Introduction

Ultrafiltration failure in peritoneal dialysis (PD) has been linked to neo-angiogenesis and fibrosis in the peritoneal membrane and is associated with therapy failure [13]. However, the signaling cascade mediating morphological changes to the peritoneum are incompletely understood.

Angiopoietin/Tie-2 is a recently identified endothelial cell-specific ligand/receptor system which plays an important role in the initiation of neo-angiogenesis [4, 5]. However, the role of angiopoietin/Tie-2 in peritoneal angiogenesis has not been studied. We hypothesized that this signaling system would reflect neo-angiogenesis in the peritoneum, and we investigated this hypothesis in uremic PD rats that were subjected to dialysis for 10–56 days.

Materials and methods

Animals

Thirty-five male Wistar rats (Chinese Academy of Science, Shanghai, China), weighing 180 ± 10 g, were studied under conventional laboratory conditions, with free access to food and water. The rats were randomly assigned to be in a control group (n = 6), a uremic group not subjected to PD (n = 7), or a uremic group subjected to PD (n = 22). The group of uremic rats undergoing PD were subdivided into three groups according to different durations of PD: 10 days (n = 6); 28 days (n = 6); 56 days (n = 6). The uremia was generated by 5/6 nephrectomy. The amount of renal tissue removed (approximately 85%) was weighed. Rats undergoing sham-operation (control) were subjected to bilateral flank incisions. Five weeks after the subtotal nephrectomy, a peritoneal catheter connected to a subcutaneous mini-vascular access port was implanted into each rat, which had been anesthetized with chloroaldehyde, 10% hydration. Dialysis was performed with 4.25% Dianeal (Baxter) 3 ml/100 g body weight once a day 1 week after implantation.

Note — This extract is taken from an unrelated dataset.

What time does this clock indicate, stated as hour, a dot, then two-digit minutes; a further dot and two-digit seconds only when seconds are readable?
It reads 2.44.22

Peritoneal equilibration test

A peritoneal equilibration test (PET) was performed, then the rats were killed at three time points: after 10 days of PD, after 28 days of PD, and after 56 days of PD. The control group and the uremic non-dialyzed group underwent a PET and were killed after 10 days of PD. Each animal was injected with 21 ml of 2.5% Dianeal, then 1 ml of dialysate was taken for a glucose test immediately after infusion. After injection, the rats were allowed free access to water. Two hours later, the rats were anesthetized with chloroaldehyde, 10% hydration. The remaining dialysate was then completely drained and measured. At the same time, blood samples were taken for plasma analysis. The peritoneal transport characteristic was determined from the dialysate-to-plasma (D/P) ratios of creatinine. To exclude peritonitis, we cultured the peritoneal effluents for the presence of bacteria.

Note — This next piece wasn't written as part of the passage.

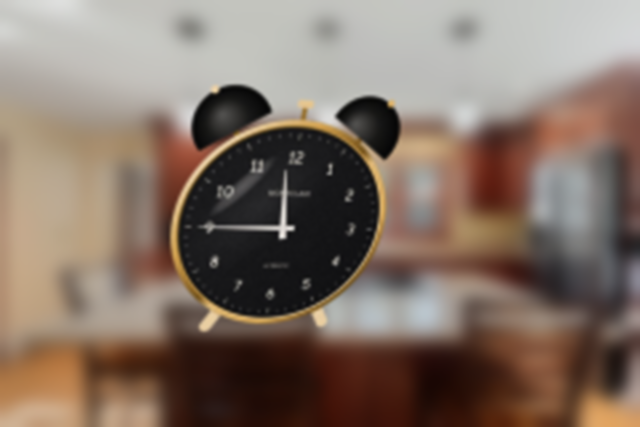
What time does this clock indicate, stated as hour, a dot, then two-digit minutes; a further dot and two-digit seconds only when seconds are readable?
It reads 11.45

Morphologic examination of the omentum and parietal peritoneum

Omentum was taken after the rats had been killed and fixed in a sufficient amount of 4% phosphate-buffered formaldehyde for 24 h. The tissue samples were then embedded in paraffin and 5 μm sections were cut. The cut sections were stained for immunohistochemical examination carried out with antibody to CD31-related antigen (Dako Corporation, Carpenteria, CA, USA). The microscopic image was fixed at the position where there were most vessels with ×100 magnification. The vessels were counted in ten random fields.

Specimens of the parietal peritoneum were cut (8 μm) and stained with van Gieson stain (Shanghai Outdo Biotech Co., Shanghai, China); all biopsies were similarly embedded, sectioned, and stained. The thickness of the submesothelial extracellular matrix layer beneath the mesothelium was determined (in micrometers), and the average of ten independent measurements was calculated for each section (observed at ×400 magnification).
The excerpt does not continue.